A few months back, I was charged with promoting gapCon, gap intelligence’s most valuable day of the year, with a little game called Hide-a-Herbie. The task seemed simple enough: hide our mascot “Herbie” somewhere in the office, rewarding his discovery with a prize related to the conference. The game seemed like a fun and light-hearted way to get people looking forward to the event. Unbeknownst to me, finding a level of challenge between disappointedly simple and despairingly difficult would prove to be a game in its own.
For the first round of the event, Herbie was hidden in an office plant outside of our kitchen. An email with a clue was sent out, mentioning that Herbie was “planted” somewhere the office. Before anyone could even decipher the clue, one of our data specialists Laura Mashburn spotted him as she was coming out of the kitchen. It was not the little-kids-on-Easter-morning-looking-for-eggs-moment I was hoping to create. Apparently, this was too easy. It was time to step up my game.
Undeterred by the previous lackluster discovery of Herbie, I set out to create the second round of the event – Hide-a-Herbie: The Se-quill (get it?). This time I recommended gappers not “read into” any type of clue, but one gapper quickly caught on. After sending the email I went to grab a coffee, when I got back to my desk a few minutes later I was shocked to see Herbie defiantly sitting on my desk. Turns out our Camera and Smartphone analyst Scott Peterson read the email moments after I left and was able to locate the missing Erinaceinae within minutes. Obviously, I had not considered that I work with people who analyze data for a living.
For the third round of the event (which made it a quill-ogy), I decided that all bets were off. I crammed Herbie into a discrete corner of the office between the wall and a window where no one would ever find him. This time around no clues were to be initially provided. The email was sent, people read it, they searched, but Herbie was not found.
As some time went by it was apparent that SOME kind of clue was needed to keep people looking for Herbie, so I posted several “Missing Hedgehog” posters around the office. Seeing as he was hidden up high in a crevasse of sorts, I noted on the poster that his favorite movies were Cliffhanger, Vertical Limit, and 127 Hours. As time passed and gapCon grew nearer, people started giving up; even those who had made previously valiant efforts to find him.
I needed to lead people to Herbie’s location in the window without making it too obvious, so the call was made to introduce song lyrics. Admittedly, the first song that came to mind was Dido’s 1999 song “Thank You” (made popular by its inclusion as a sample in Eminem’s 2000 song “Stan”). The lyrics containing the clue were as follows:
…the morning rain clouds up my window (window) and I can't see at all…
The clue was sent out, people listened, they searched, but no one could ascertain his hiding spot. The excitement created by the clue was short-lived, and at this point I had run out of clues. Luckily, our Ads Manager Nick Jordan was eventually able to analyze the data line by line in order to decode the lyrics and rescue Herbie.
Just a couple weeks before gapCon, we got permission to give away the ultimate grand prize for Hide-a-Herbie: a free vacation day. I accepted the task of hiding our mascot once last time, only to realize one thing: people had already searched every inch of this office. So I decided to take a novel (and some would say borderline-crazy) approach to this final round of Hide-a-Herbie.
I obtained a half-pint half and half carton, cut out the bottom, and placed Herbie inside (yes I washed it out first). But how would people know to look inside the fridge? The answer would be multiple clues hidden around the office that when combined would point to the hidden location. At the time, I was very confident that I had struck the right level of challenge for this game.
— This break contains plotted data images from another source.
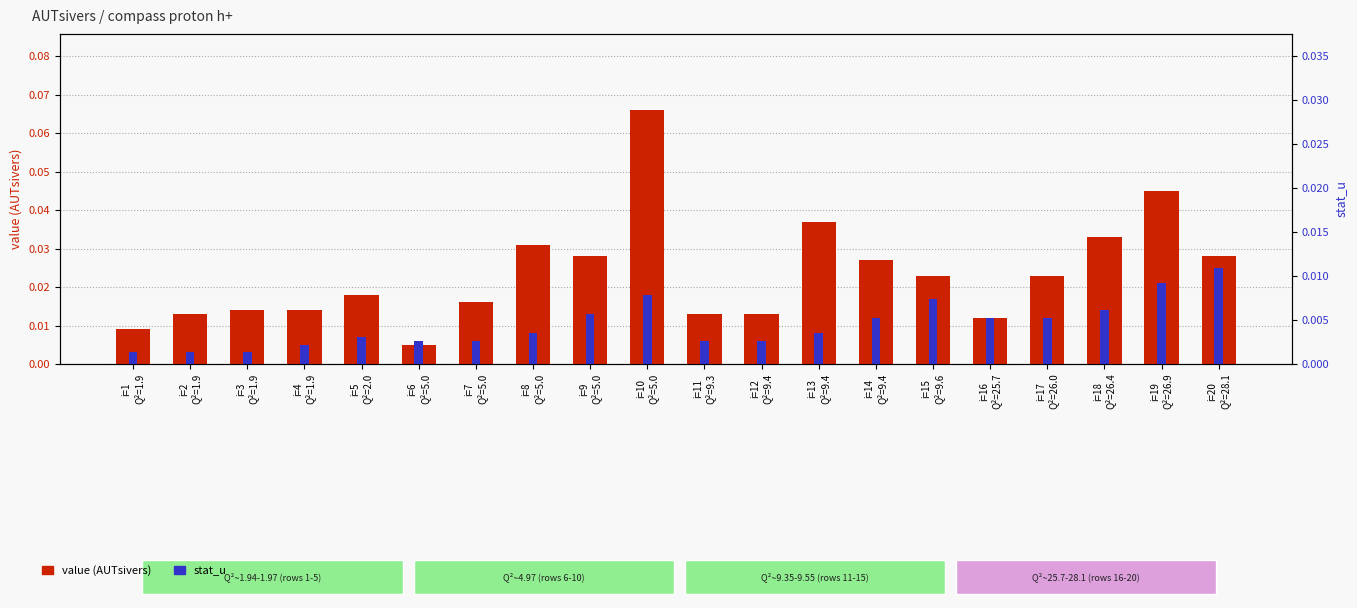

Is the value of stat_u at i=2
Q²=1.9 greater than the value of value (AUTsivers) at i=16
Q²=25.7?

No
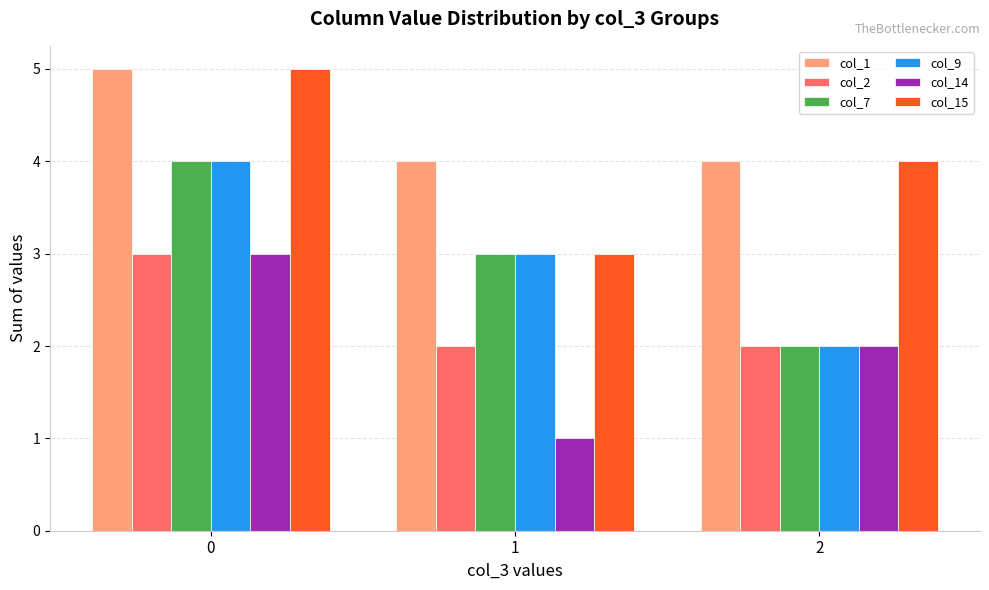

Read the col_1 value at 2.

4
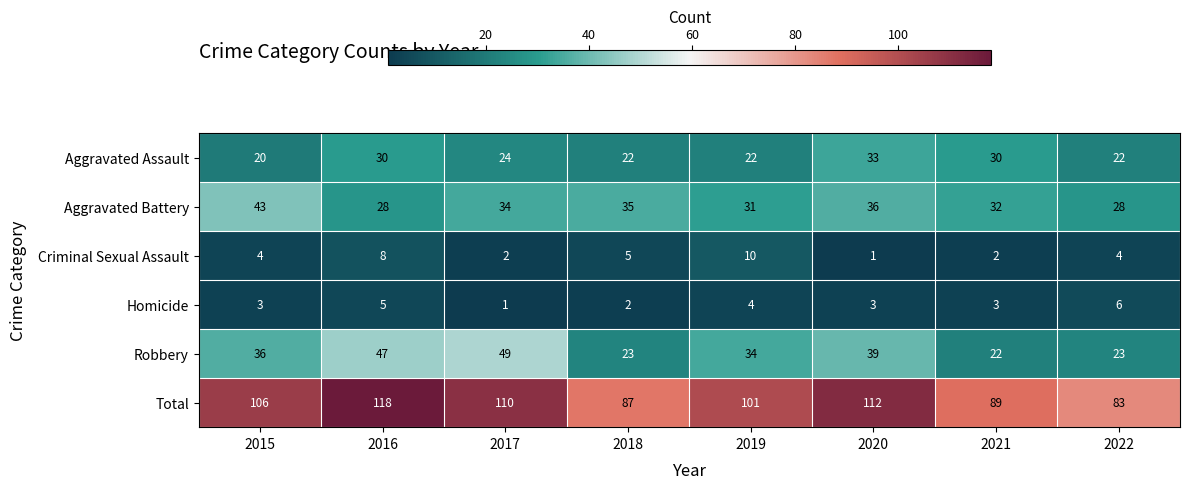

Which series has the largest range (max minus min)?

Total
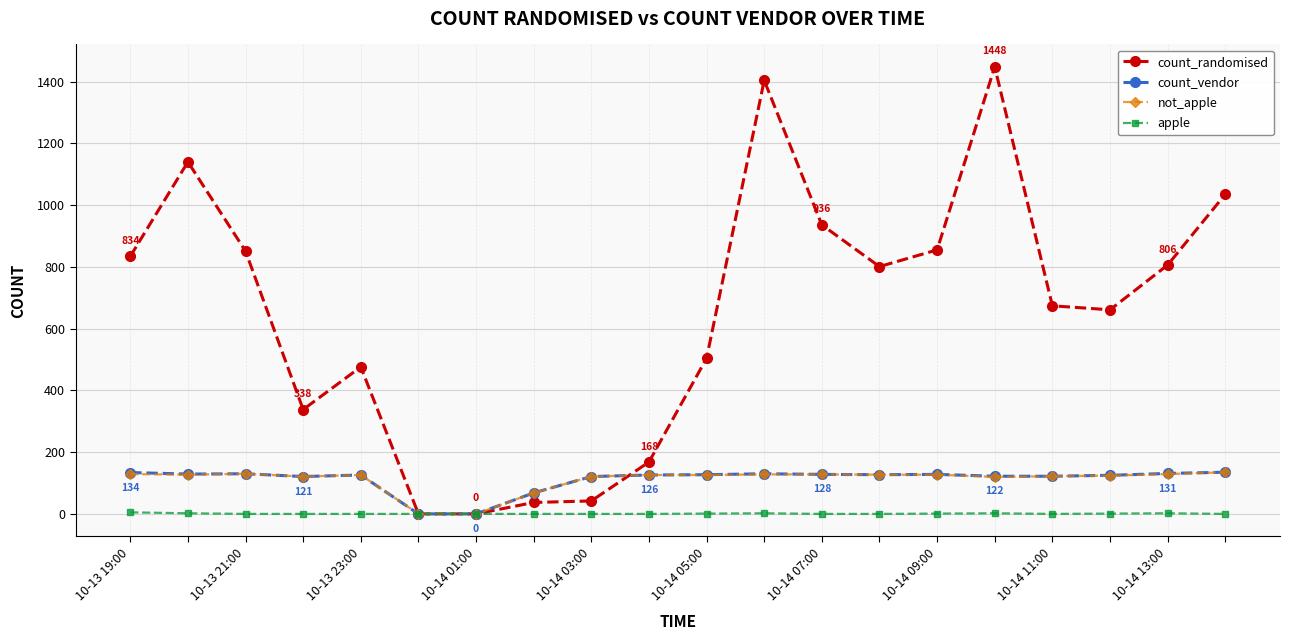

What is the maximum value for count_randomised?

1448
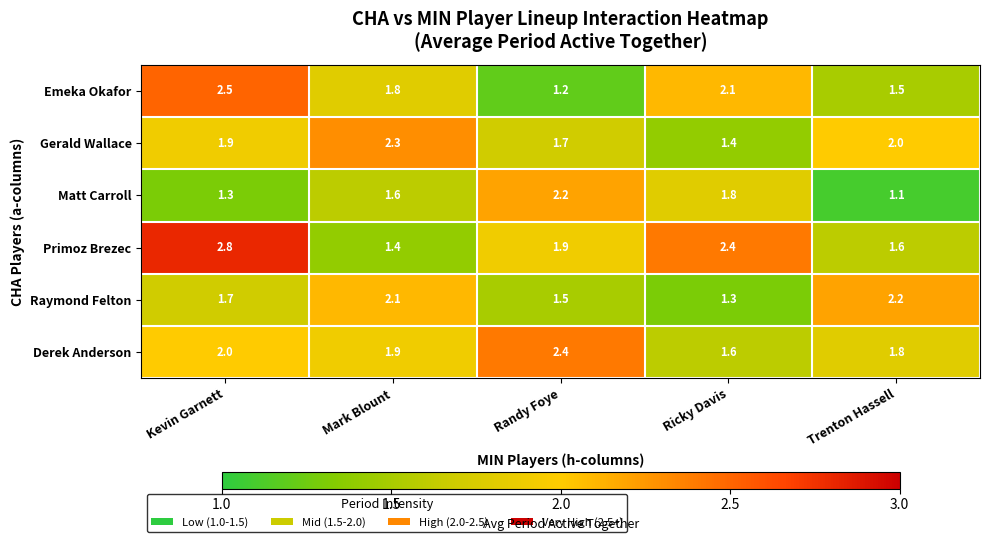

True or false: Raymond Felton has a value of 2.2 at Trenton Hassell.

True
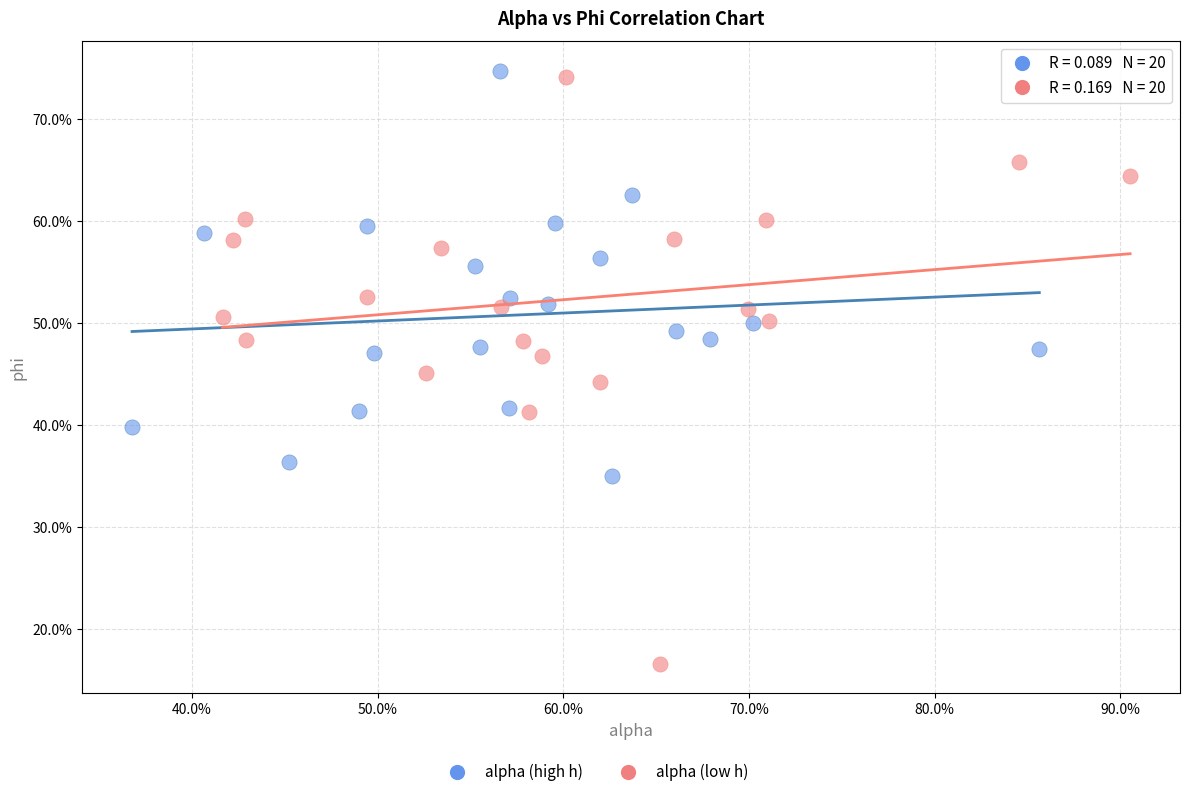

Which series contains the highest Y value?

alpha (high h)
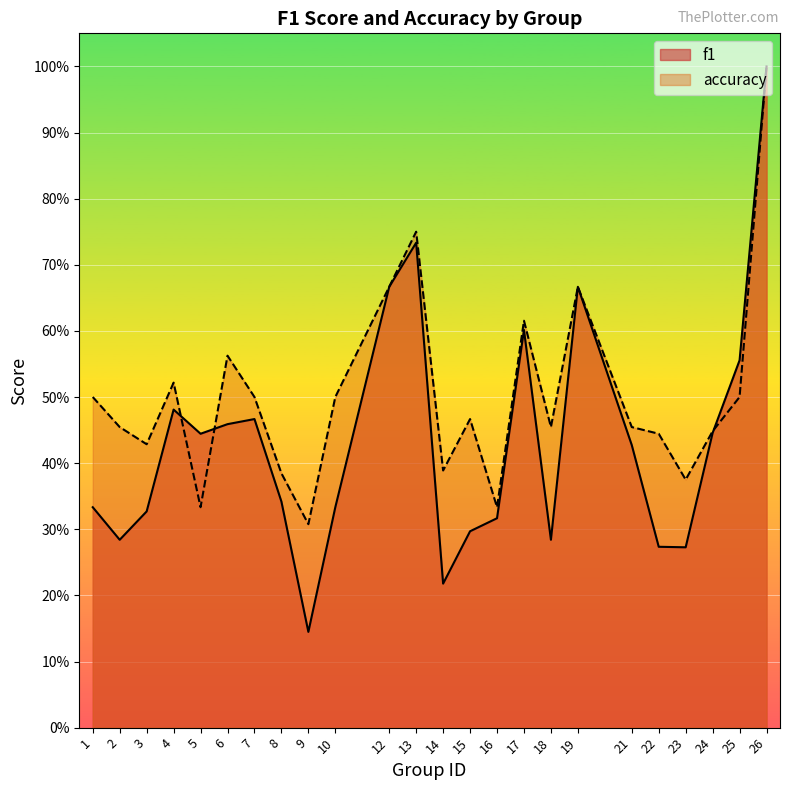

What value does the accuracy series have at 2?

0.5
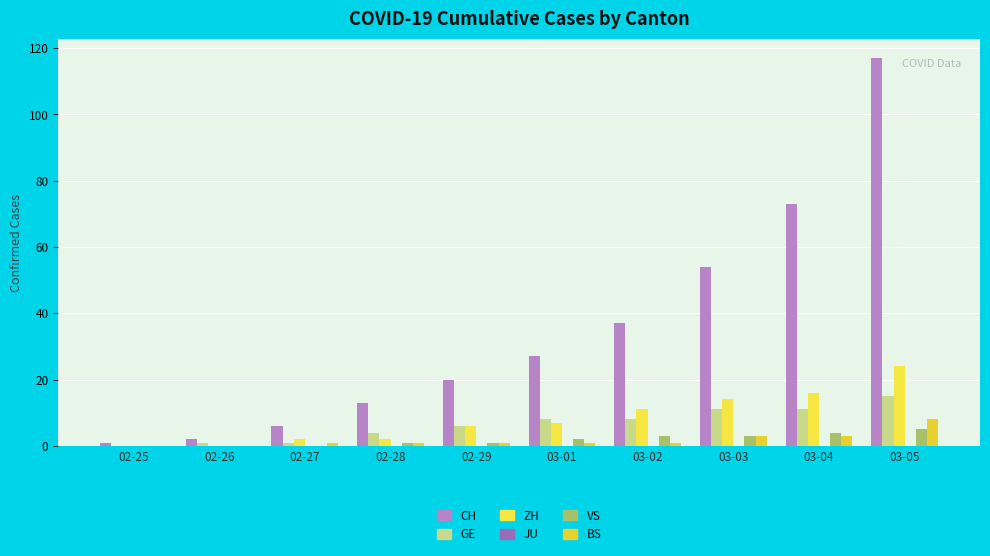

Reading left to right, transcribe all the data shown in this chart.

CH: 1	2	6	13	20	27	37	54	73	117
GE: 0	1	1	4	6	8	8	11	11	15
ZH: 0	0	2	2	6	7	11	14	16	24
JU: 0	0	0	0	0	0	0	0	0	0
VS: 0	0	0	1	1	2	3	3	4	5
BS: 0	0	1	1	1	1	1	3	3	8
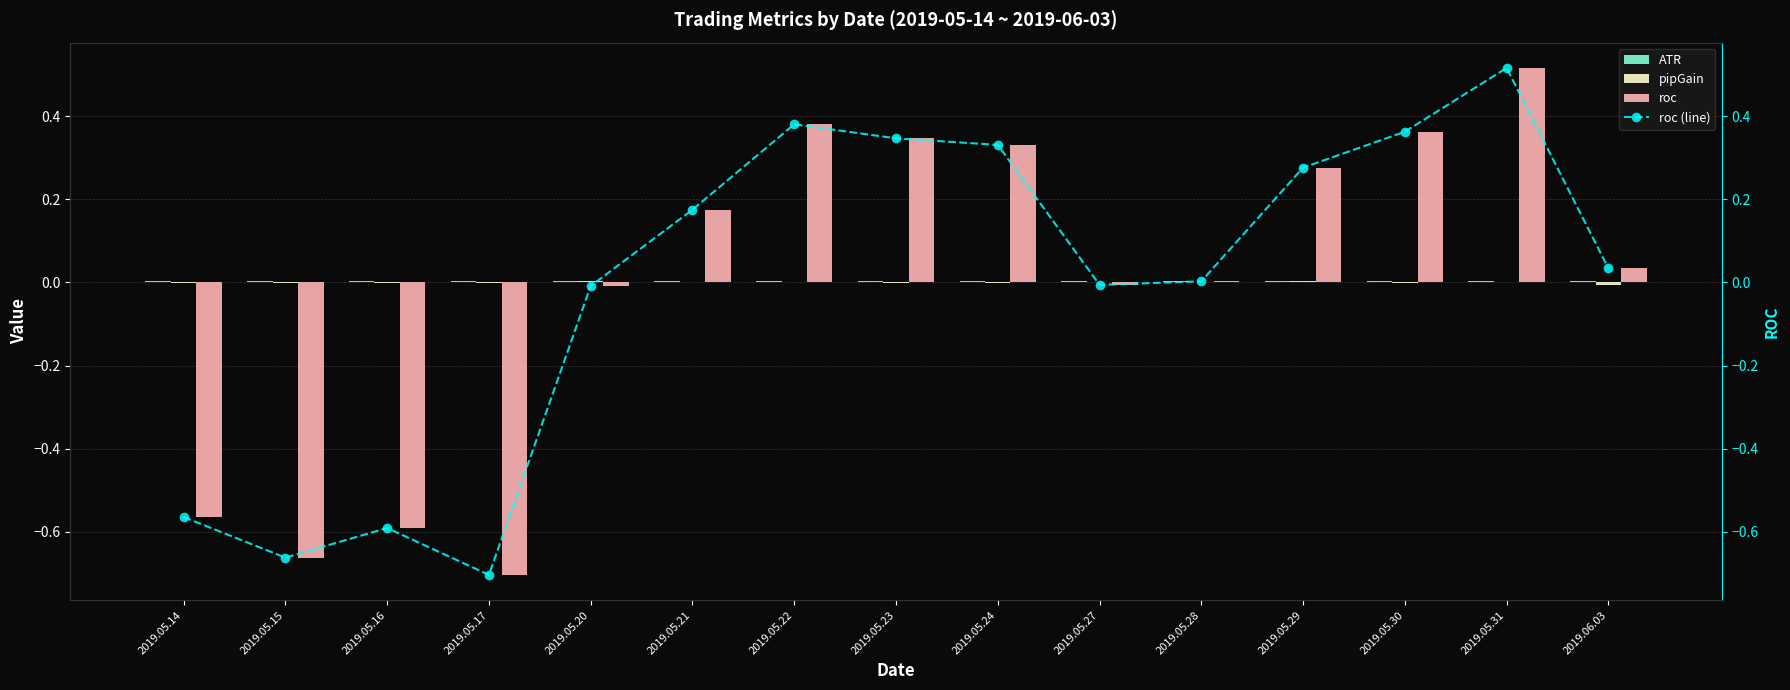

What is the greatest value displayed?

0.5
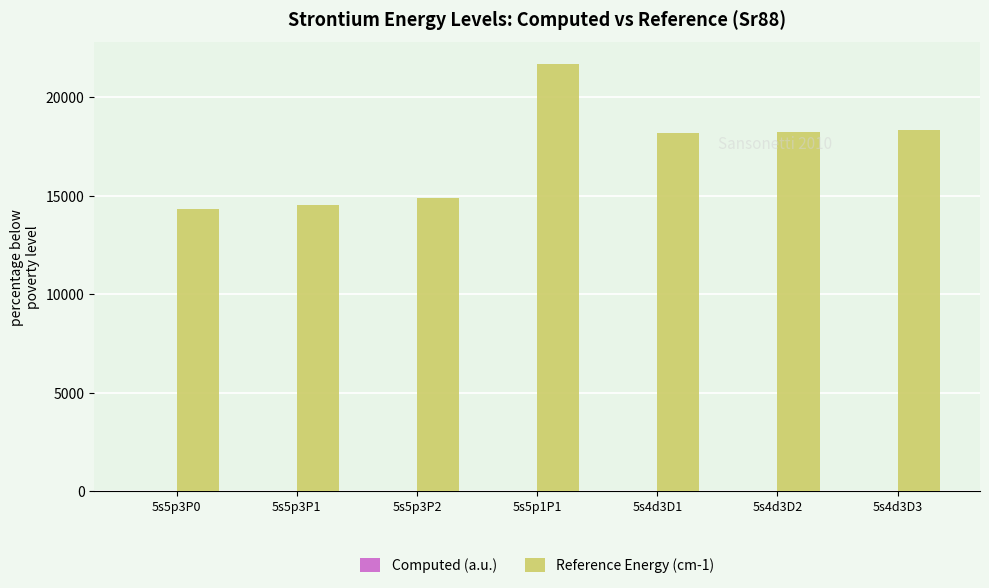

What is the greatest value displayed?

21698.5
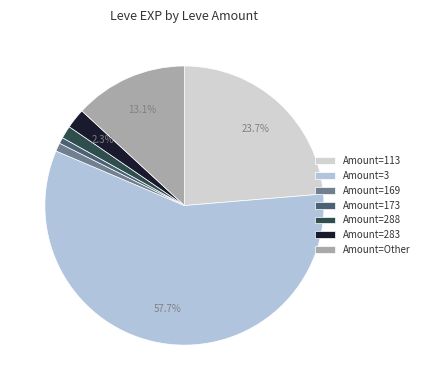

Count the number of slices in the pie.

7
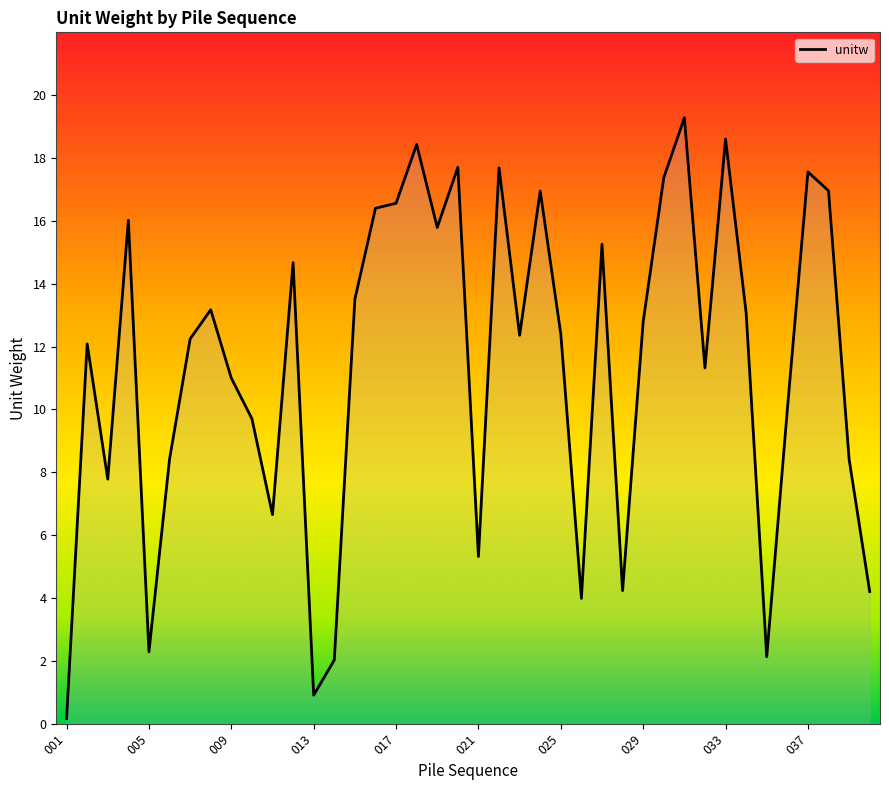

What is the maximum value shown in the chart?

19.3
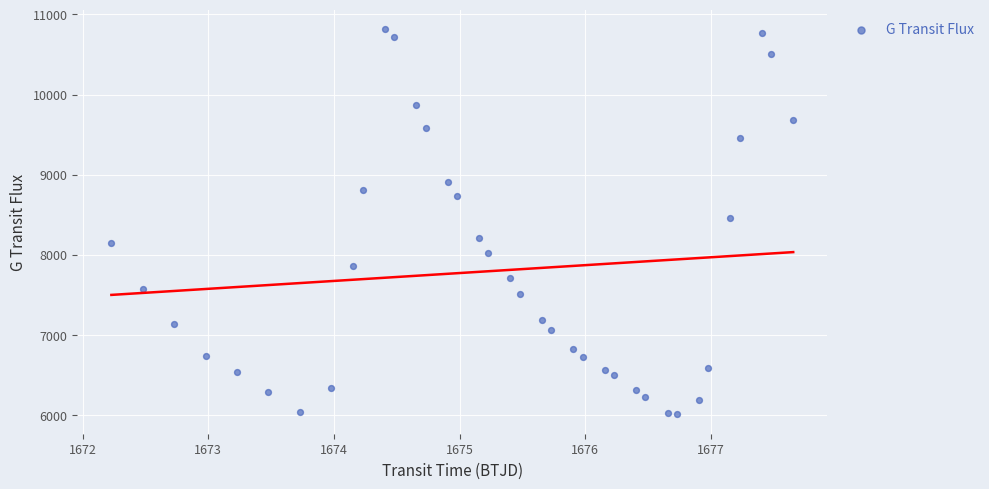

What is the range of Y values (max minus min)?

4807.9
As clues began to be found people started to link them together, but even after all the clues were discovered no one pinpointed the location. To this day my fellow co-workers argue that the clues only made sense in hindsight:
- Appearances can be deceiving (he was in a hallowed out carton)
- You must uncover the truth (ok that’s kind of similar to the first one)
- You have to open a door (refrigerator door)
- The stance golfers take before putting (would align you eye-level with the carton in the fridge)
- Think inside the box (carton = box, or “ice box” for fridge)
- K marks the spot (there was a large “K” on the carton of ”Knudsens” half and half)
- 457 (the milliliters marked on the front of the carton
- He does have company where he’s at (I meant the other items in the fridge, ok – that clues not so great)
With gapCon only days away I held out hope that someone would find Herbie in time to neatly wrap up the game before the conference that it was meant to promote. However, gapCon came and went, and despite the event being over I refused to disclose the location. Days turned to weeks with no one coming any closer to rescuing Herbie from his frigid fate. Until one day, I opened the fridge and it was suspiciously empty! Turns out Product Specialist Melissa Castro had unknowingly tossed out Herbie when she was doing a ritual purging our office fridge. To reward Melissa’s willingness to commit such an unpleasant and selfless act of actually clearing out the fridge, it was agreed that Melissa was most deserving of the final Hide-a-Herbie reward.
So, after months in the making my duties to gapCon had been fulfilled, people had fun (whether they liked it or not), and I had learned a value lesson: next year I’m volunteering to be in charge of the budget or something.